(PAGE TEXT)
::::::::::
Finding vampire numbers from 10 to 1 million

Question

I am a new C-learner and trying to find Vampire Numbers from 10 to 1 million.

Vampire Number: http://en.wikipedia.org/wiki/Vampire_number

The code is ready but, It doesn't work as It is supposed to. It just continues searching for a long time without printing anything and a while later prints enormous numbers. I couldn't figure out what the problem is and this is what code looks like:

#include <stdio.h>
#include <math.h>
#include <string.h>
#include <stdlib.h>

#define true 1
#define false 0

int main(void){
   int i,j,t,s,m,n,counter=0;

   for(i=10; i<100; i++){
      m = Control2Digits(i);
      if(m == true){
         counter++;
         printf("%d.Vampire number: %d \n", counter, i);
      }
   }

   for(j=1000; j<10000; j++){
     m = Control4Digits(j);
     if(m == true){
         counter++;
         printf("%d.Vampire number: %d \n", counter , j);
      }
   }

   for(t=100000; t<1000000; t++){
      for(s=100000; s<1000000; s++){
         m = Control6Digits(s,t);
         if(m == true){
            n = (s*t);
            counter++;
            printf("%d.Vampire number: %d \n", counter, n);
         }
      }
   }
}

int Control2Digits(int number){
   int n1,n2;

   n1 = number%10;
   n2 = (number-n1)/10;

   if(n1*n2 == number)
::::::::::
(TASK DIRECTIONS) In the vampire-number post, list each header file that the code pulls in with #include. The rows that come next are separate material, apart from the vampire-number post.

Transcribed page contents
::::::::::
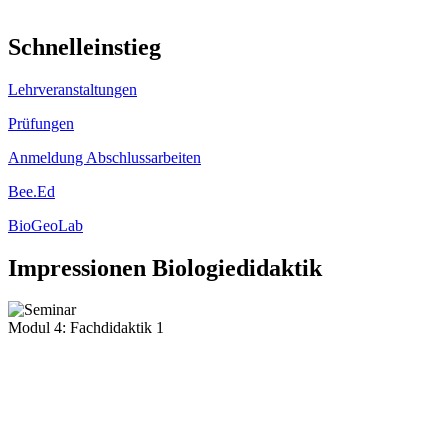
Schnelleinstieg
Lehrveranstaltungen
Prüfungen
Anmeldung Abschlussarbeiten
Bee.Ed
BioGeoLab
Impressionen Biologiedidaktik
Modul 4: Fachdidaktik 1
::::::::::
(TASK RESULT) stdio.h, math.h, string.h, stdlib.h